#### Provided text:
_ _ _ _ _
To show a representative comparison, we computed the frame-level average distance (ave. SD) between the segments of our MultiLive dataset and the SumMe, TVSum, and OVP datasets. The results are shown in Table 3. The distance is computed on the two adjacent frames on each video segment boundary (last frame of $i$ th segment, and first frame of $(i+1)$ th segment, and the average results could show the average visual difference comparison. As in Table 3, we can find that the ave. SD of the MultiLive dataset is much smaller than the ave. SD of other datasets, which could be a representative metric to demonstrate that Livestream video’s visual change is much more noisy than existing datasets, making it more difficult to segment.

4 LiveSeg: Unsupervised Multimodal Temporal Segmentation of Livestream Videos

The TSLLV task (temporal segmentation of long Livestream video) aims to accurately and temporally segment the Livestream videos based on the topics. Due to the absence of segmented labels and the time-consuming of manually labeling a huge amount of such long videos, we adopt unsupervised methods to segment the Livestream videos temporally. The whole framework is shown in Fig. 5. Given a Livestream video ${\cal S}$ , our target is to temporally segment video $\cal S$ into [ ${S}_{1},S_{2},...,S_{k}$ ] based on topics, where $k$ is the number of segments. The only available materials are video (visual input) and transcripts (language input). The number of segments of each to-be-segmented video is not preliminary given.
_ _ _ _ _
#### Data shown:
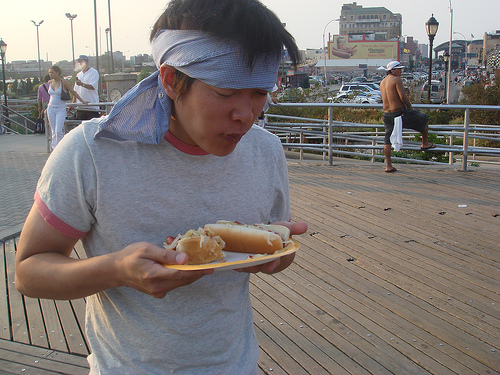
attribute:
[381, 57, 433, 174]
man — standing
_ _ _ _ _
#### Task requirements:
[1] For each statement about the text on Livestream segmentation, answer yes or no according to whether it agrees with the text, and quote the exact words that decide it.
(a) The distance is computed on the two adjacent frames at each video segment boundary.
(b) The number of segments for each video is given in advance.
(c) The ave. SD of the MultiLive dataset is much larger than that of the other datasets.
[2] According to the text on Livestream segmentation, what are the only available materials for segmenting a Livestream video?
[3] Rename "MultiLive" to "MLV" in the text on Livestream segmentation, and write out the passage that begins at the words "To show a representative" and stops after "difficult to segment.".

#### Exercise results:
[1]
(a) Yes: "The distance is computed on the two adjacent frames on each video segment boundary"
(b) No: "The number of segments of each to-be-segmented video is not preliminary given."
(c) No: "the ave. SD of the MultiLive dataset is much smaller than the ave. SD of other datasets"

[2] Video (visual input) and transcripts (language input).

[3]
To show a representative comparison, we computed the frame-level average distance (ave. SD) between the segments of our MLV dataset and the SumMe, TVSum, and OVP datasets. The results are shown in Table 3. The distance is computed on the two adjacent frames on each video segment boundary (last frame of $i$ th segment, and first frame of $(i+1)$ th segment, and the average results could show the average visual difference comparison. As in Table 3, we can find that the ave. SD of the MLV dataset is much smaller than the ave. SD of other datasets, which could be a representative metric to demonstrate that Livestream video’s visual change is much more noisy than existing datasets, making it more difficult to segment.